● THE TASK
Write out all of the entries that follow, word for word, but skip the pictures.

[Document layout analysis data]
::::
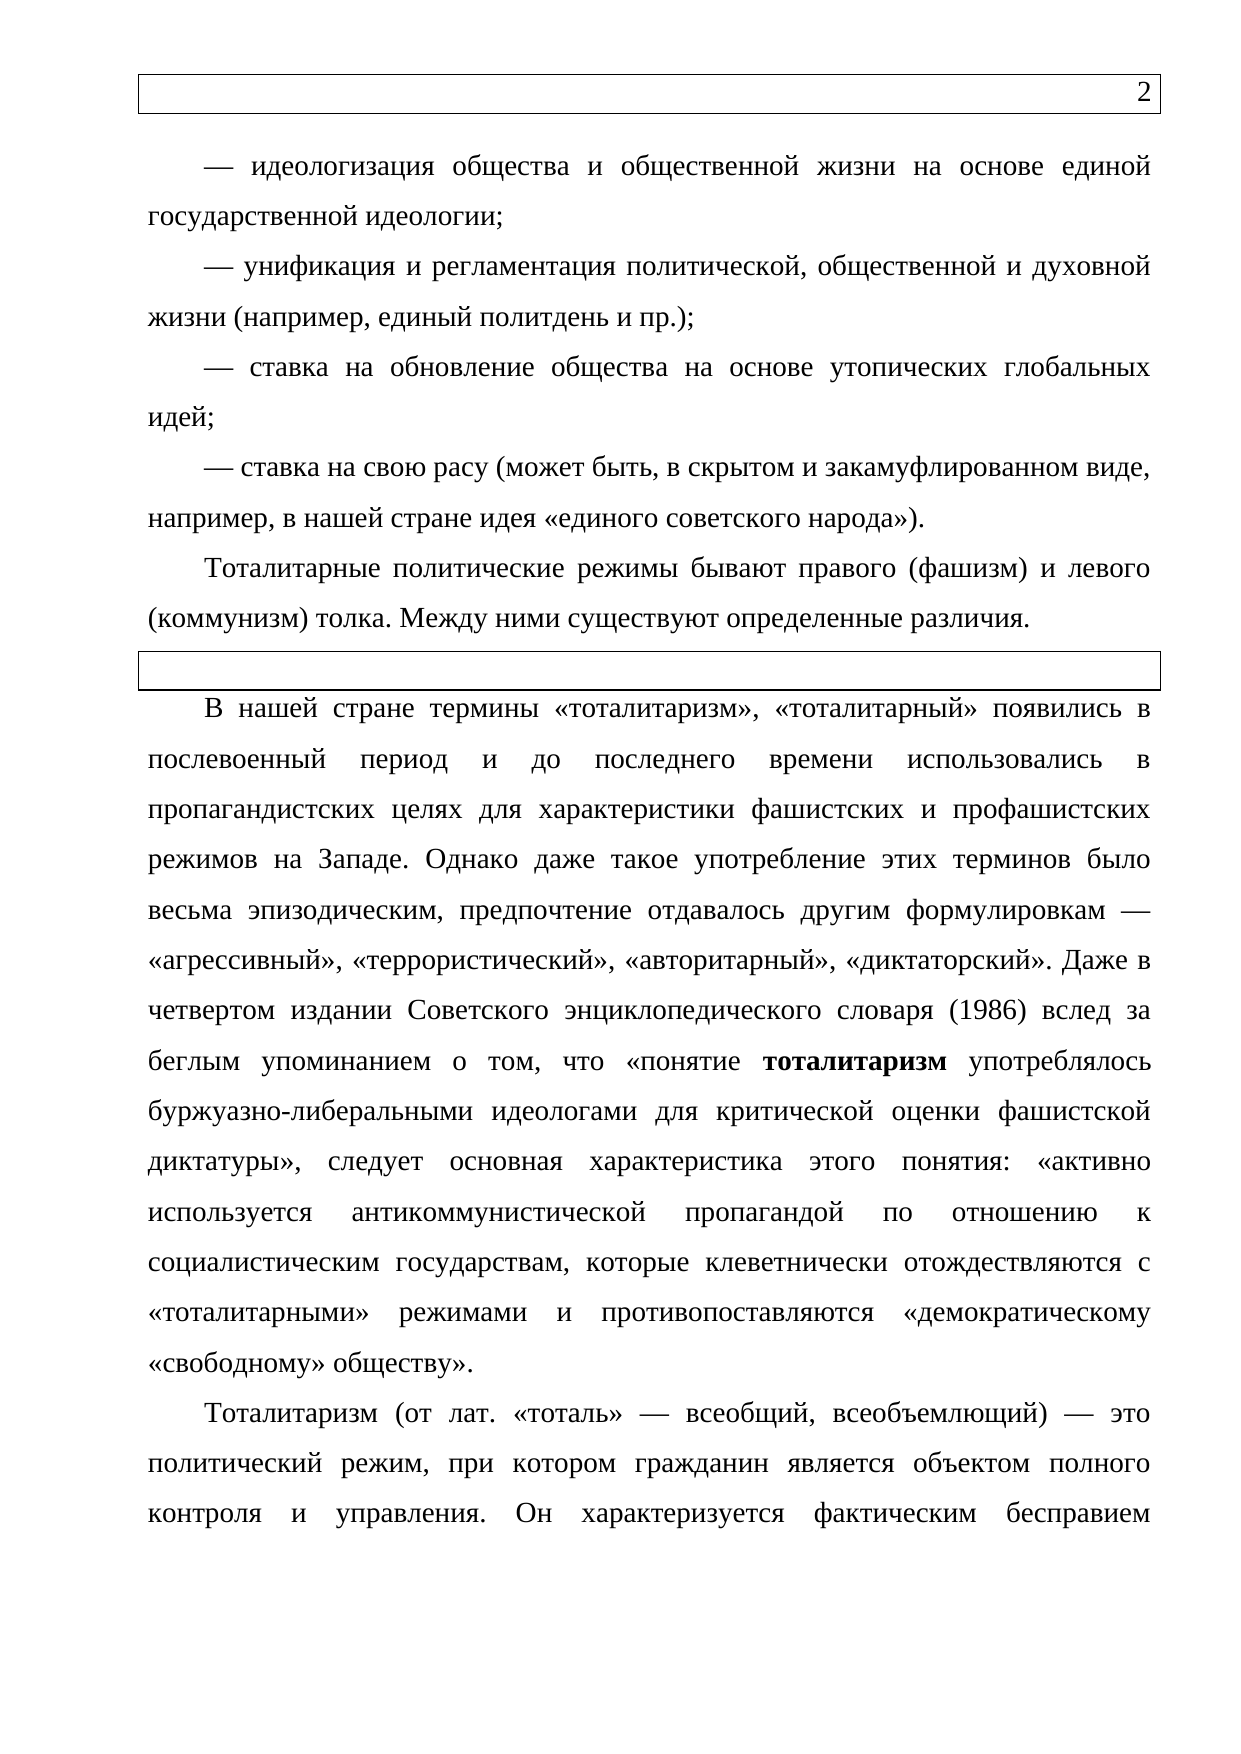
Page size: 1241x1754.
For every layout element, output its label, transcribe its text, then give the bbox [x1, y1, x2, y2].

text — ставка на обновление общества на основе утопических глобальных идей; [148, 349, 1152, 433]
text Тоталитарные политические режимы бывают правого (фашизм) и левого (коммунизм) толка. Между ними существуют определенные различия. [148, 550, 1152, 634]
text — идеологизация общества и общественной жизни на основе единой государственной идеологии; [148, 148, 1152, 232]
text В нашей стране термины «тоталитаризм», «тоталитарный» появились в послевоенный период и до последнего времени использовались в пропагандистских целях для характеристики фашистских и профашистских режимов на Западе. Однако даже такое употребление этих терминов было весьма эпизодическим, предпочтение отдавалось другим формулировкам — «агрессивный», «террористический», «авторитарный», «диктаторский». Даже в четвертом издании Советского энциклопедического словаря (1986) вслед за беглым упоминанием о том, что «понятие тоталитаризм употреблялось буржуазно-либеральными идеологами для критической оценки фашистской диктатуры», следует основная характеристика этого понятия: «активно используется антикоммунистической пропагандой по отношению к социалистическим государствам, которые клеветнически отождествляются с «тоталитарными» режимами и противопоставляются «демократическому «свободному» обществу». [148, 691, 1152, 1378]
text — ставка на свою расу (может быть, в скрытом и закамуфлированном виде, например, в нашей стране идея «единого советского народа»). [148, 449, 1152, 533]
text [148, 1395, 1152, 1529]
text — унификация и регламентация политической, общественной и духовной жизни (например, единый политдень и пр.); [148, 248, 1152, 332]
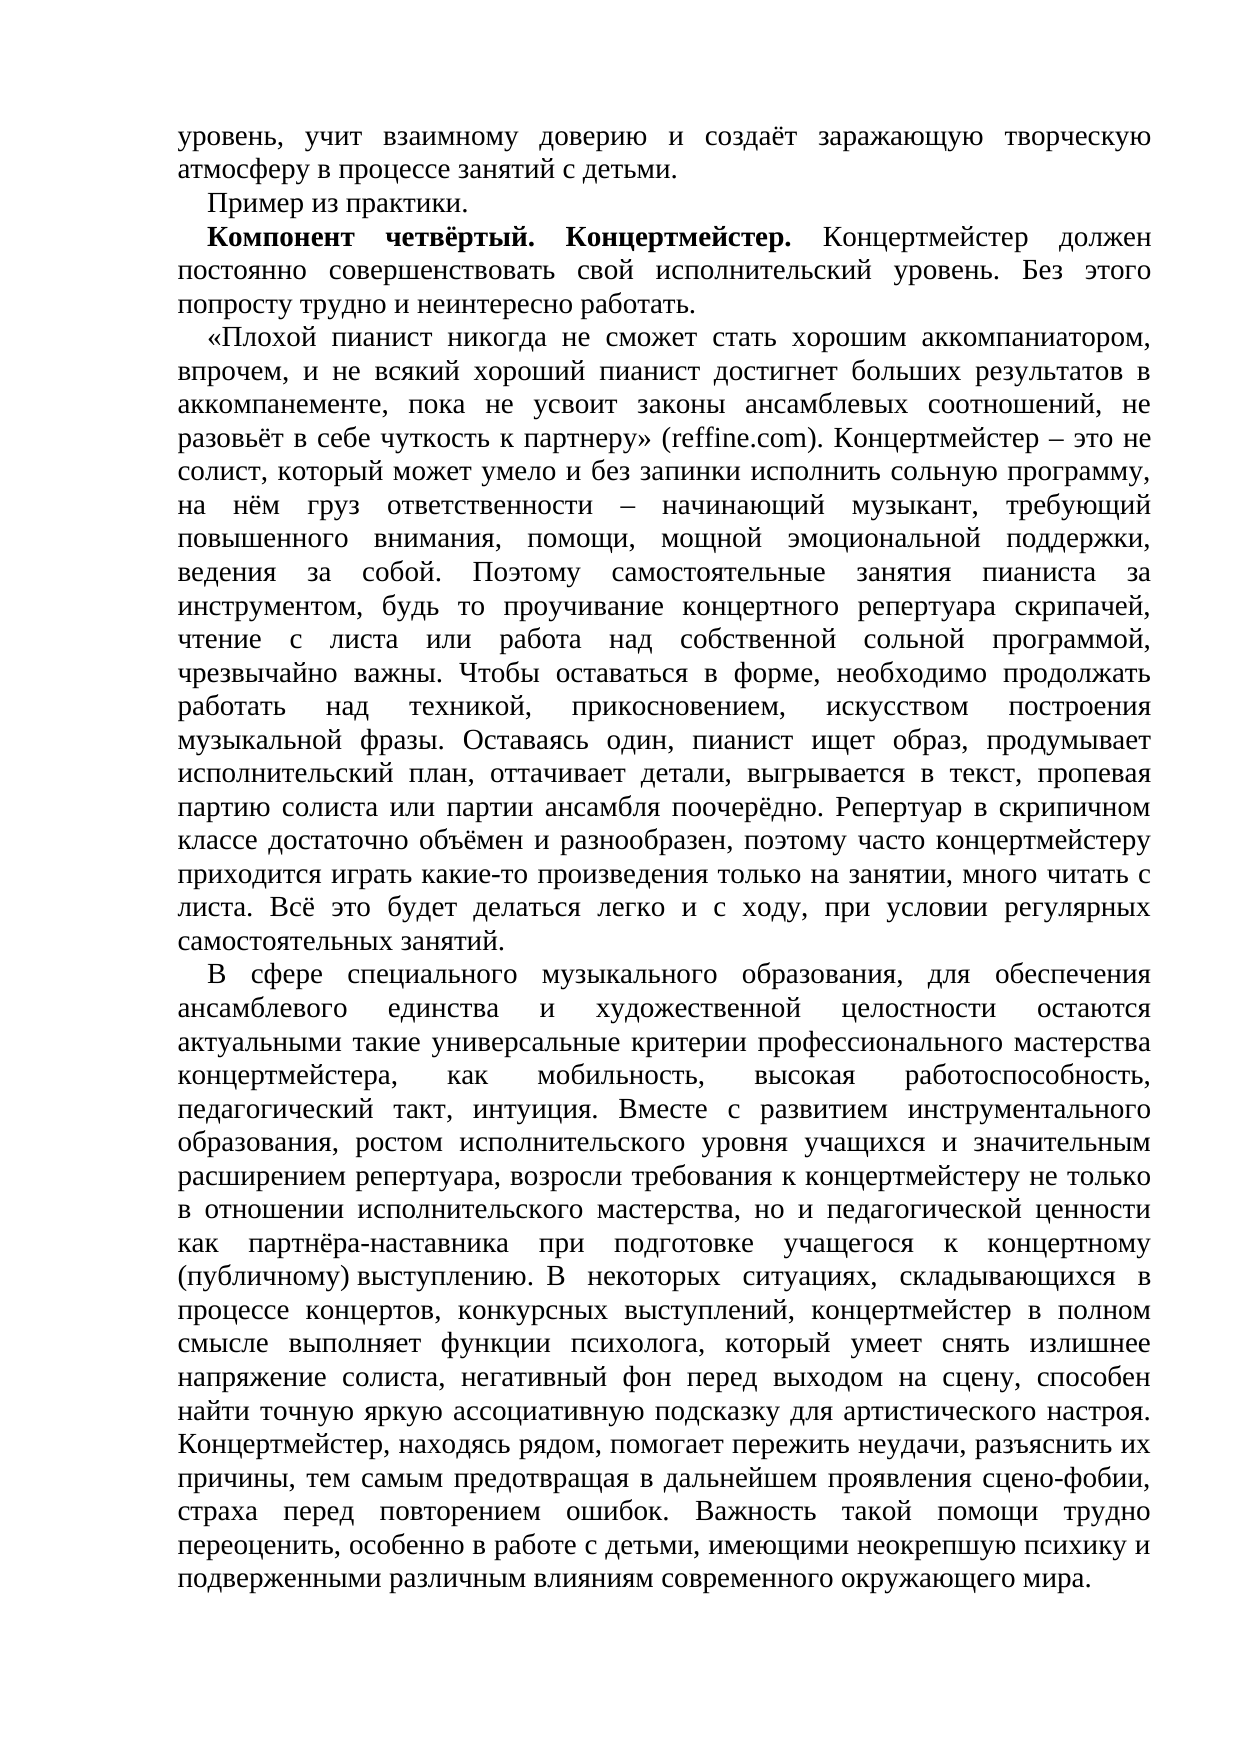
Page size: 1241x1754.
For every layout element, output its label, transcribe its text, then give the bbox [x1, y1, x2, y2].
::::
● REPLY
Page size: 1241x1754.
For every layout element, output its label, transcribe its text, then give the bbox [x1, y1, x2, y2].

text — ставка на обновление общества на основе утопических глобальных идей; [148, 349, 1152, 433]
text Тоталитарные политические режимы бывают правого (фашизм) и левого (коммунизм) толка. Между ними существуют определенные различия. [148, 550, 1152, 634]
text — идеологизация общества и общественной жизни на основе единой государственной идеологии; [148, 148, 1152, 232]
text В нашей стране термины «тоталитаризм», «тоталитарный» появились в послевоенный период и до последнего времени использовались в пропагандистских целях для характеристики фашистских и профашистских режимов на Западе. Однако даже такое употребление этих терминов было весьма эпизодическим, предпочтение отдавалось другим формулировкам — «агрессивный», «террористический», «авторитарный», «диктаторский». Даже в четвертом издании Советского энциклопедического словаря (1986) вслед за беглым упоминанием о том, что «понятие тоталитаризм употреблялось буржуазно-либеральными идеологами для критической оценки фашистской диктатуры», следует основная характеристика этого понятия: «активно используется антикоммунистической пропагандой по отношению к социалистическим государствам, которые клеветнически отождествляются с «тоталитарными» режимами и противопоставляются «демократическому «свободному» обществу». [148, 691, 1152, 1378]
text — ставка на свою расу (может быть, в скрытом и закамуфлированном виде, например, в нашей стране идея «единого советского народа»). [148, 449, 1152, 533]
text [148, 1395, 1152, 1529]
text — унификация и регламентация политической, общественной и духовной жизни (например, единый политдень и пр.); [148, 248, 1152, 332]
Page size: 1241x1754.
For every layout element, output its label, transcribe its text, then give the bbox [x1, y1, x2, y2].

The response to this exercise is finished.